Rentrée littéraire : La fashion week des libraires

Le libraire canadien Indigo vise une expansion internationale

Cécile Mazin - 28.06.2013

Edition - Librairies - Indigo Books - librairie - Canada


Tout comme son confrère étatsunien Barnes & Noble, le Canadie Indigo Book and Music souhaite s'étendre à l'international, pour profiter de nouvelles opportunités. La PDG de la chaîne, Heather Reisman, vient récemment d'en faire l'aveu. Le développement de son entreprise passera par deux points cruciaux : l'investissement sur la vente en ligne et l'étranger. Mais il n'est pas dit si ce seront des ouvertures de magasins « de brique et de mortier » à l'étranger...

 

 

 

 

Dans un entretien accordé à The Globe and Mail, Mme Reisman souligne que ses établissements sont obligés de se réinventer, et d'accorder aux ventes numériques une place plus importante, pour apporter de nouveaux revenus. « Notre intention est que le nouveau Indigo soit une société mondiale », lance-t-elle, évoquant par conséquent, « une transformation radicale ». 

 

Son projet de croissance, elle le doit à une veille concurrentielle qu'elle a entreprise, en voyageant durant plusieurs années pour examiner les boutiques physiques à travers le monde.
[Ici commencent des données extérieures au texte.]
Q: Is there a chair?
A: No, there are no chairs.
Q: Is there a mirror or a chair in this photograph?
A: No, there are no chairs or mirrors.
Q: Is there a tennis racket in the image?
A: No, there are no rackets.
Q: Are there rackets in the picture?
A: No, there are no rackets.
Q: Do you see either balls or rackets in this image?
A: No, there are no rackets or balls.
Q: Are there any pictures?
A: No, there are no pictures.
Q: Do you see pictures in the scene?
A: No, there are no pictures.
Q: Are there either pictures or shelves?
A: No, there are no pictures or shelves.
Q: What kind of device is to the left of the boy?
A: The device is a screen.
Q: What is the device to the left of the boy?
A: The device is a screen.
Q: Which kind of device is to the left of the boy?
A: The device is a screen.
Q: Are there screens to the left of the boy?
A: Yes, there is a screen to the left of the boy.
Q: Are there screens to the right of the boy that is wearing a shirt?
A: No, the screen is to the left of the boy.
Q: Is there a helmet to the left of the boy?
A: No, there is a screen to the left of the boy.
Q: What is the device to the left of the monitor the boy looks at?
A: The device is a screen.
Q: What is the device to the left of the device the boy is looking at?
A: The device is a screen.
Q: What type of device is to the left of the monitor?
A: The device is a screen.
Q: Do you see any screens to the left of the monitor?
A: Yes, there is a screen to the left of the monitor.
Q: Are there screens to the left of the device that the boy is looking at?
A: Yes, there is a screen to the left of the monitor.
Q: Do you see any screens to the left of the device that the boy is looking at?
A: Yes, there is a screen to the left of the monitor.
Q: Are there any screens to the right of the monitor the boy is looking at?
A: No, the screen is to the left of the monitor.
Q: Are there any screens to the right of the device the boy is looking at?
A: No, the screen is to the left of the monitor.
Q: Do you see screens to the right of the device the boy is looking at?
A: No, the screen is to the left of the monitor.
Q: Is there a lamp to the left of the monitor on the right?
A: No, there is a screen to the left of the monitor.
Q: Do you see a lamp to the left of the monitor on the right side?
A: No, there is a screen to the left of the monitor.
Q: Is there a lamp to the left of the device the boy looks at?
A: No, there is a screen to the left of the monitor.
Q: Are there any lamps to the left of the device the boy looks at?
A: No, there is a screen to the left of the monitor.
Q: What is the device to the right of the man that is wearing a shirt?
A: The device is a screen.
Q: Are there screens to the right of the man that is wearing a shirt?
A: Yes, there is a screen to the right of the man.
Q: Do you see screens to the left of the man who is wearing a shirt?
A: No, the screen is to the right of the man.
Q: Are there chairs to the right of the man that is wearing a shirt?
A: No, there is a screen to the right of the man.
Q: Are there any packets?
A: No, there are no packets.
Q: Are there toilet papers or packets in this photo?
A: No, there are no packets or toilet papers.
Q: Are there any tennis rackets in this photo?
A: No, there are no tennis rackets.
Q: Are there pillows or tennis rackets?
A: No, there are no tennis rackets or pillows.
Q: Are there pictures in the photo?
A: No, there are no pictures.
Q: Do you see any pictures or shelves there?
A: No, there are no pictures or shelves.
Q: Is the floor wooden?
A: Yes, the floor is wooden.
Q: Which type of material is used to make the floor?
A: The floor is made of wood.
Et si l'acquisition d'une chaîne, comme Barnes & Noble, n'est pas du tout à l'ordre du jour, l'expansion passera bien par une présence à l'étranger.

 

Avec un secteur de l'ebook qui représente 20 % des ventes totales de livres sur le territoire américain, il est essentiel de s'installer sur ce segment, insiste la PDG.

 

Selon les données de Booknet Canada, les ventes ont culminé l'an passé à 17,6 % sur le territoire canadien, durant le premier trimestre, avant de redescendre à 12,9 % au quatrième trimestre. Cette diminution de 5 % induit que les effets de mode des fêtes de fin d'année n'ont pas été pérennisés, avec un certain désintérêt probablement, motivé par un manque d'ouvrages en catalogue. 

 

Mais contrairement aux concurrents, Indigo afficherait une croissance portée par des ventes très favorables. Suite aux différents investissements réalisés, il faudra attendre 18 à 24 mois pour que les bénéfices soient récoltés, mais les premiers indicateurs sont plutôt positifs assure-t-elle.

 

À titre de comparaison, Barnes & Noble vient d'afficher une perte pour son 4e trimestre 2012, consécutivement aux trois premiers. Indigo, pour sa part, a enregistré une perte de 8,2 millions face à des bénéfices de 125 millions $.